Ralph enlisted with the 94th Battalion in Kenora on 15 January 1916. Due to former service with the 98th Regiment he was given the rank of Lieutenant. After a short training period in Port Arthur, Ralph was detailed to attend the school of musketry in Ottawa. His wife relocated to Ottawa at this time. Ralph headed overseas with the 94th Battalion embarking from Halifax on 28 June 1916 aboard the S.S. Olympic. He was Platoon Commander of ‘D’ Company. Once in England he was transferred to the 17th Reserve Battalion. He headed to France in October of 1916 and served with the 52nd Battalion. Ralph was hospitalized for three months in 1917 suffering from ‘trench fever’. Upon his discharge from hospital in August 1917 he joined the Canadian Forestry Corps and was taken on strength to Company 130. By October of 1918 Ralph was appointed second in command of Company 130. Then, the following April he became its commanding officer. He returned to Canada as Captain Bateman in July of 1919.
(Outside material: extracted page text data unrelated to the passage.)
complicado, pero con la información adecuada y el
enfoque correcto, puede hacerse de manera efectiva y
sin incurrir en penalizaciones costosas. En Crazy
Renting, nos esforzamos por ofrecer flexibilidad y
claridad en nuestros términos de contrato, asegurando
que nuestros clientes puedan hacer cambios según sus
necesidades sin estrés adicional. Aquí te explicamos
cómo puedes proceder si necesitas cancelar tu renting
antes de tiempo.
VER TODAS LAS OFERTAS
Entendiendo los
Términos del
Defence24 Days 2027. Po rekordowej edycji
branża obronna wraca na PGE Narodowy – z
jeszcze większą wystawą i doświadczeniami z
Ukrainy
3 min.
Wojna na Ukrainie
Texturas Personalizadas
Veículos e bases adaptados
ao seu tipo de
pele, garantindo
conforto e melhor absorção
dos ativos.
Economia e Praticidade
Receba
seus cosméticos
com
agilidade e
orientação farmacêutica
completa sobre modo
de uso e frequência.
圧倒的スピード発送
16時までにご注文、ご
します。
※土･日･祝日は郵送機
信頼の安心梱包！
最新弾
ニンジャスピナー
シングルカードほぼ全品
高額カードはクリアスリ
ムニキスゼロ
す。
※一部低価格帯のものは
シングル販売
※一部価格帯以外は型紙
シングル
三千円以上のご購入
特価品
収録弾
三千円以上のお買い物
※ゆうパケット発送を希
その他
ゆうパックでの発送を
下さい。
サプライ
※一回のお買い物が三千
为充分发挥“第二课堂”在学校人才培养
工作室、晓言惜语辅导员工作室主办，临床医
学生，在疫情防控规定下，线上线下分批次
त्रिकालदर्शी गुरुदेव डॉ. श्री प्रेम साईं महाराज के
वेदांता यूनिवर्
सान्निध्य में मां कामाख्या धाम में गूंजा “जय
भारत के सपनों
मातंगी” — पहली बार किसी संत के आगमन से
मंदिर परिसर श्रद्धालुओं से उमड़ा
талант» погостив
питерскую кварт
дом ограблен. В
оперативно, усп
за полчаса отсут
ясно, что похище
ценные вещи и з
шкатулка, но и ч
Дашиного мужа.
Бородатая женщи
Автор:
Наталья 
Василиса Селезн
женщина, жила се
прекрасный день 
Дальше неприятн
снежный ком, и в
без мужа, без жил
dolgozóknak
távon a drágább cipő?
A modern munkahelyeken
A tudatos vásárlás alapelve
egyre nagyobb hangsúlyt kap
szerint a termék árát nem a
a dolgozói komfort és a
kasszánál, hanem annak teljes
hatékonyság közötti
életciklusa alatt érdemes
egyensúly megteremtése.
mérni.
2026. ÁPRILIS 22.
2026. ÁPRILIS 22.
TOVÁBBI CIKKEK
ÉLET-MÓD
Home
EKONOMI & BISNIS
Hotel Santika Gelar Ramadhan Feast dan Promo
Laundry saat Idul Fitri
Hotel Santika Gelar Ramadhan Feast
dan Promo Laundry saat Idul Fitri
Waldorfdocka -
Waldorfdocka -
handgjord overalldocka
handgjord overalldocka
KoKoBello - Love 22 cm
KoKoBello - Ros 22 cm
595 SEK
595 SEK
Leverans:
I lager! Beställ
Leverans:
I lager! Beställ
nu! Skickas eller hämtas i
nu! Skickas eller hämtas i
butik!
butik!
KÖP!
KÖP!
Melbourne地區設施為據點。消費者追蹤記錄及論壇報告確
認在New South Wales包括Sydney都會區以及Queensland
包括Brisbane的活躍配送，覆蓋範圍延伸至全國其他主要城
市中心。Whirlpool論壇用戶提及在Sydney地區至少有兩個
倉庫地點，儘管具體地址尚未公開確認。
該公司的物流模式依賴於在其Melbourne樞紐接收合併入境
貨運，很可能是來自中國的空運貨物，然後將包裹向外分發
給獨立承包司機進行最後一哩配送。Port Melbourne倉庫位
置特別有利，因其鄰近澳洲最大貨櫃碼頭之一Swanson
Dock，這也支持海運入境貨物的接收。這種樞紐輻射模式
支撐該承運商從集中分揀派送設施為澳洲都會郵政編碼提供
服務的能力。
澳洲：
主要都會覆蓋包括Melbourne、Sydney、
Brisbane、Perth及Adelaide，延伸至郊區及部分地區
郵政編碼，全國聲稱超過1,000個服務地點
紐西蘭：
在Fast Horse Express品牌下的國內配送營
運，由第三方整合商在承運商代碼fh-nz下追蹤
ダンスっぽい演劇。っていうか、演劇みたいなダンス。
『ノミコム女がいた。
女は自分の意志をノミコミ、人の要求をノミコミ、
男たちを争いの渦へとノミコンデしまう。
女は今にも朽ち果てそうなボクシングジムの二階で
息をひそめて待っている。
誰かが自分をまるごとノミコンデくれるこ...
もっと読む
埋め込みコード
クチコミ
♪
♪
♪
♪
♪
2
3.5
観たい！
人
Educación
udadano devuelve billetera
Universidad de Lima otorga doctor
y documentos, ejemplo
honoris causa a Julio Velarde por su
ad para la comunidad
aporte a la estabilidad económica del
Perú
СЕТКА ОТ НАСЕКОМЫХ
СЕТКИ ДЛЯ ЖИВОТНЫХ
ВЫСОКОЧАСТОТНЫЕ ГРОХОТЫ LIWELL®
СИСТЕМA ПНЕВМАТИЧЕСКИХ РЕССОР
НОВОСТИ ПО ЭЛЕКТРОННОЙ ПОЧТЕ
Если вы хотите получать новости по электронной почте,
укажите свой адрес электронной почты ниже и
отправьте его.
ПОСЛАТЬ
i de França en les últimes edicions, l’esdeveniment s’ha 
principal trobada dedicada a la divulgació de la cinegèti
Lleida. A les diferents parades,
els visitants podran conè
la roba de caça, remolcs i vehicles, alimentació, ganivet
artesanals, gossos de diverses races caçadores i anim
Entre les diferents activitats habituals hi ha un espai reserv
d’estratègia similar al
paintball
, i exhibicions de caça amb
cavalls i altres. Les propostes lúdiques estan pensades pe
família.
Upon his return, Ralph resumed his position at the Keewatin Lumber Company. He was put in charge of their new recently opened office in the old Rat Portage Lumber Co. office building on the lake front overseeing their rapidly expanding box manufacturing business. In 1923 he was moved to the Winnipeg office of the company and he didn’t return to Kenora until 1936.
When Ralph died on 03 May 1947 he was resident Vice President of the Ontario Minnesota Pulp and Paper Company. He is buried in Lake of the Woods Cemetery, Kenora.